IS Internal System: Autonomic Investigation: A Film that Refers to its own Processes 1974-75
In 1974 FM/TRCS was accepted to be shown by the Experimntl 5 Film Festival in Knokke-Heist, Belgium, in a casino by the sea. Agfa Gevaert Film was also sending to all filmmakers accepted into the festival, 400 foot rolls of undeveloped 16mm new agfa color 6.15 stock to be used to make a second film for the festival.
My proposal to them for the new film would be a 45 minute film exploring the internal mechanics of shooting four rolls of film using their new stock. I immediately set off researching the spec details of the new stock in comparison to their other films and comparing it to what I knew about Kodak stock which I had been working with. I had shot some Agfa super8 in Greece in ’73 and liked the pastel colors.
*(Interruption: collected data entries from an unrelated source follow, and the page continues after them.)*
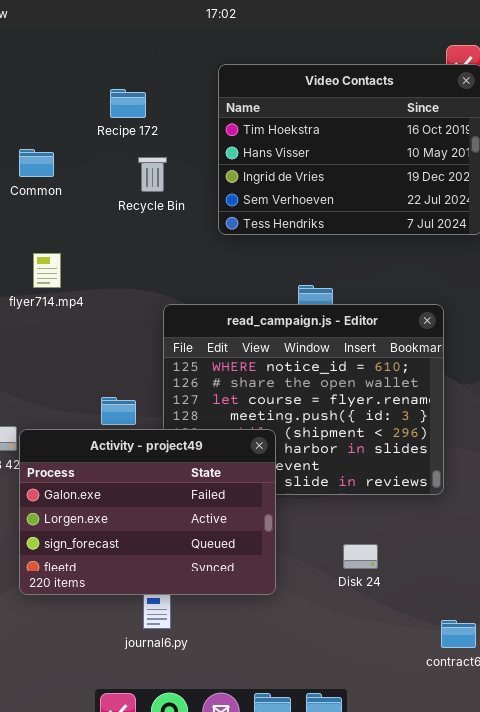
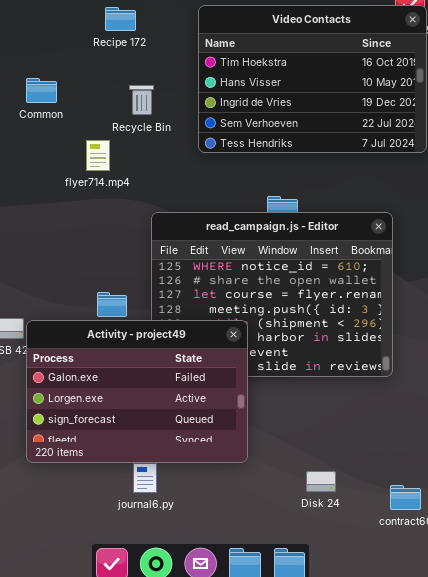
Recipe 172: [110,89,146,118] -> [105,7,136,31], moved
flyer714.mp4: [33,253,61,288] -> [86,140,110,171], moved
Disk 24: [343,544,378,569] -> [306,471,336,492], moved

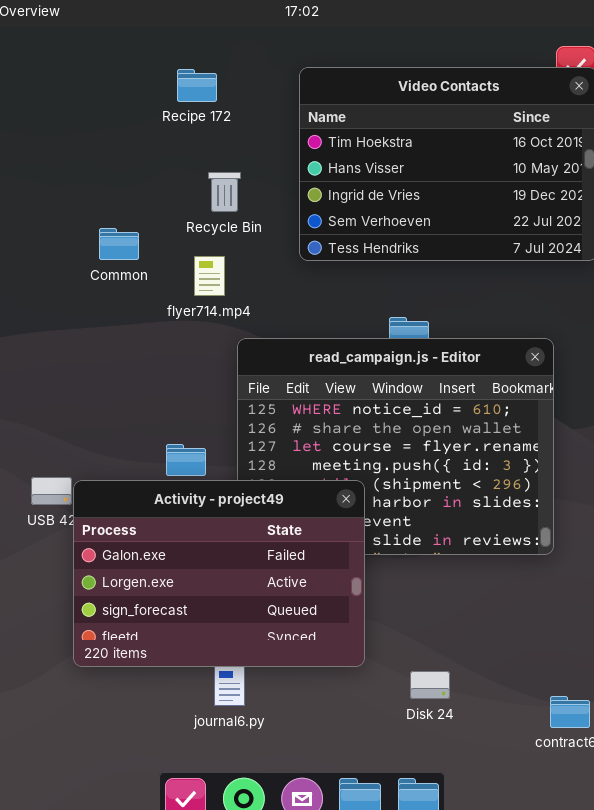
Common: [26,78,57,103] -> [99,228,139,260], moved
flyer714.mp4: [86,140,110,171] -> [194,256,225,296], moved
Disk 24: [306,471,336,492] -> [410,671,450,699], moved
Kodak, after Kodachrome was no longer available had sacrificed purer colors in exchange for a more versatile stock resulting in ectrachrome’s brown/cyan look. For artists this felt like someone had dumped dirt into the pigments.
A Few Notes from 1974:
“I am dissatisfied with the metaphoric quality of film where light is used to record ‘reflections’ onto the emulsion in order to create a story. Sound on film has a more immediate physical presence than image on film as sound exists in space and is not limited to the square of light that movie images are bound to. Film should be as active as music, its referent itself. The linear projection of images draws us out of the temporal fluctuation of light and into the dream-like state of thoughts; the new film needs to be without images.
The mechanics of recording and projecting film is based on the mechanics of the body: eyes, ears and brain, the logic of a system of connecting functions. Light is a catalyst for change in living matter, including gelatin on celluloid; the structure that a film runs through is the non-organic/organic equivalent of the structure that a bio-electrical impulse runs through. The camera is the beginning of the end of the necessity of bio functions as we know them and the beginning of the possibility of artificial intelligence. Tools, once the extension of the human brain, are the threshold to developing primitive bio logic systems into new not necessarily organic reflexions.
The value of the film’s subject matter has always been considered greater than its recording process (light enters the camera, activates the silver halide grains in the layers of the exposed film’s gelatin emulsion and then is developed/processed in a chemical bath, the resulting ‘images’ the raison d’etre).
Internal System is an investigation to its expose the filmic process and test the limits of recording while keeping in mind the human need to duplicate itself in mechanical terms, to explore one’s own functions thru creating a parallel system (body vs mechanical system).
The film is divided into four parts of 400ft each: light to dark, dark to dark, dark to light and light to light, based not on identifiable visual changes but quantitative changes (the amount of light or its lack)
by using the fstop changes on the camera lens. The sound is recorded from the camera motor that parallels the change in fstop onto the optical track of the film; the Auricon camera records sound as a variable density track on the right side of the film. The algorithm for the four light variations was constructed by Joanne Elam and myself. The beginning title of the film reflects the technical specifications required to create the film.”